Within the very species-rich genus, the species of the subgenus Baccharis s. st. attributed, about 240 species of which are distributed from South America north to southern Canada.

Individual evidence

  1. Baccharis halimifolia, Sea-myrtle, consumption-weed, eastern baccharis . Scott D. Sundberg & David J. Bogler: 140. Baccharis Linnaeus. Flora of North America Vol. 20, 28.
  2. a b c d Guillaume Fried, Lidia Caño, Sarah Brunel, Estela Beteta, Anne Charpentier, Mercedes Herrera, Uwe Starfinger, F. Dane Panetta (2016): Monographs on Invasive Plants in Europe: Baccharis halimifolia L .. Botany Letters 163 ( 2): 127-153. doi: 10.1080 / 23818107.2016.1168315
  3. ^ Raymond A. Fielding (2001): Baccharis: a genus of the Asteraceae new to Canada. Proceedings of the Nova Scotian Institute of Science 41 (4): 214-215.
  4. ^ Distribution map , Australasian Virtual Herbarium.
  5. G. Rappé, F. Verloove, W. van Landuyt, E. Vercruysse (2004): Baccharis halimifolia (Asteraceae) aan de Belgische kust. Dumortiera 82: 18-26.
  6. Johan JLCH van Valkenburg, Leni H. Duistermaat, Han Meerman (2015): Baccharis halimifolia L. Nederland: waar blijft Struikaster? Gorteria 37: 25-30.
  7. EPPO (2013): Pest Risk Analysis for Baccharis halimifolia. EPPO European and Mediterranean Plant Protection Organization, Paris. download
  8. ^ Cross shrub (Baccharis halimifolia) . Neobiota portal North Rhine-Westphalia, State Office for Nature, Environment and Consumer Protection North Rhine-Westphalia, last updated on September 18, 2019.

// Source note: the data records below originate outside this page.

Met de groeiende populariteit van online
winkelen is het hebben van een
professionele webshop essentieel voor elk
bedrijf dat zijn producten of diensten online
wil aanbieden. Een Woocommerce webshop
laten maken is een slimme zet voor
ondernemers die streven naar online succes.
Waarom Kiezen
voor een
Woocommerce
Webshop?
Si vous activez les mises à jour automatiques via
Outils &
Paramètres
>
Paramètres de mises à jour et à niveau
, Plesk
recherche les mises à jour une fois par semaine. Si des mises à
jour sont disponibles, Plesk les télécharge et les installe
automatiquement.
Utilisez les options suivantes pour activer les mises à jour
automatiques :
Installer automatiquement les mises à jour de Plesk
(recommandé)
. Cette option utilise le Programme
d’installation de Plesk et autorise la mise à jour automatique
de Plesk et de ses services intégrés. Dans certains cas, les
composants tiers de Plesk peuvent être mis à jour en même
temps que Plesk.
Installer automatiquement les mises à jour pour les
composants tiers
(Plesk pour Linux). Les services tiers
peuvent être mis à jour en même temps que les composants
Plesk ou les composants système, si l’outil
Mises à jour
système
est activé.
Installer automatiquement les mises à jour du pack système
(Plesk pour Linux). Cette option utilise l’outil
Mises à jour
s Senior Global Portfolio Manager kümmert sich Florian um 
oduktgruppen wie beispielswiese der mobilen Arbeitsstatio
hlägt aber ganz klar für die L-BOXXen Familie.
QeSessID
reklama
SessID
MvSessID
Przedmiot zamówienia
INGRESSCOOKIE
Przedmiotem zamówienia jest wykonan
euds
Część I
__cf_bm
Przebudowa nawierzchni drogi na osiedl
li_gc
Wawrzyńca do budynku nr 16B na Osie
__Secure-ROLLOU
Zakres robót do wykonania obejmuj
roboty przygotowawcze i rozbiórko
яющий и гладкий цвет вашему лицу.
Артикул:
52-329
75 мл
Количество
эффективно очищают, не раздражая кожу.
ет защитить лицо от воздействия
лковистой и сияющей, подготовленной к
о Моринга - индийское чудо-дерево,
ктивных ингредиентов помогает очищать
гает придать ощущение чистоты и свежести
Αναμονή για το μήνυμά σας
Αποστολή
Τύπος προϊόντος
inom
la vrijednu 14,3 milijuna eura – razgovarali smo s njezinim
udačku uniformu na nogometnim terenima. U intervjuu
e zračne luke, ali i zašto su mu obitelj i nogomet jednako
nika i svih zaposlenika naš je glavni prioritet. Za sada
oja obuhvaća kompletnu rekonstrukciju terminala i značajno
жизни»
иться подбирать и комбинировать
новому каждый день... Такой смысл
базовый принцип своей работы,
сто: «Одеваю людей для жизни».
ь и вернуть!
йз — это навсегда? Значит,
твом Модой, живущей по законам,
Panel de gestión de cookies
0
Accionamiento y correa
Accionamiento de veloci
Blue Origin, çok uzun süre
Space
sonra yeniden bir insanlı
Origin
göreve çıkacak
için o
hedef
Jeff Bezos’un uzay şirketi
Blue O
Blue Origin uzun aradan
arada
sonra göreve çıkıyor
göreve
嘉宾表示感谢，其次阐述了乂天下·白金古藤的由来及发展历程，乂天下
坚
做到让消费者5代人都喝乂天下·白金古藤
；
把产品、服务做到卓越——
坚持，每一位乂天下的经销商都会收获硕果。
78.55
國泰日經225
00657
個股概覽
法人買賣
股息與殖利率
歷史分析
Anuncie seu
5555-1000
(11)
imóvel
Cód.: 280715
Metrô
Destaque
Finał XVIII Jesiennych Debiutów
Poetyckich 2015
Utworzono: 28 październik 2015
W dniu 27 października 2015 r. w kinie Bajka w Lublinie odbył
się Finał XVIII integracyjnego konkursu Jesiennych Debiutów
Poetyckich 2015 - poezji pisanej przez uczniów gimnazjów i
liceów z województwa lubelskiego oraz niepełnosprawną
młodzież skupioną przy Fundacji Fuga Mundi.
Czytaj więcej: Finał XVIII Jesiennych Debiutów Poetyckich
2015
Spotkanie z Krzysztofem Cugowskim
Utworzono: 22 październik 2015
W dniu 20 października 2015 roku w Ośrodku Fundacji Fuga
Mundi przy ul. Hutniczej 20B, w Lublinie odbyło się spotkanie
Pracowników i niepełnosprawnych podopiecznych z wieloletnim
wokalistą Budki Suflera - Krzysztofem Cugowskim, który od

  9. Baccharis halimifolia - cross shrub . Neobiota in Austria. The influence of alien species on genes, species, and ecosystems. Federal Environment Agency, Department of Biological Diversity & Nature Conservation, Vienna.
  10. L. Can˜ño, JA Campos, D. García-Magro, M. Herrera (2013): Replacement of estuarine communities by an exotic shrub: distribution and invasion history of Baccharis halimifolia in Europe. Biological Invasions 15: 1183-1188. doi: 10.1007 / s10530-012-0360-4
  11. J. Arizaga, E. Unamuno, O. Clarabuch, A. Azkona, (2013): The impact of an invasive exotic bush on the stopover ecology of migrant passerines. Animal Biodiversity and Conservation 36 (1): 1-11.
  12. E. Beteta, L. Oreja, A. Prieto, M. Rozas: Life + Project Estuaries of the Basque Country: control and elimination of Baccharis halimifolia L. in Urdaibai. NEOBIOTA 2012: 7th European Conference on Biological Invasions, Pontevedra (Spain) September 12-14, 2012: Halting Biological Invasions in Europe: from Data to Decisions, Abstracts: 237-238.
  13. Jim Cullen, Mic Julien, Rachel McFadyen: Biological Control of Weeds in Australia. Csiro Publishing, 2012, pp. 91f.
  14. Frank H.Hellwig (1989): (953) Proposal to conserve 8933 Baccharis L. (Asteraceae) with a conserved type. Taxon 38: 513-515.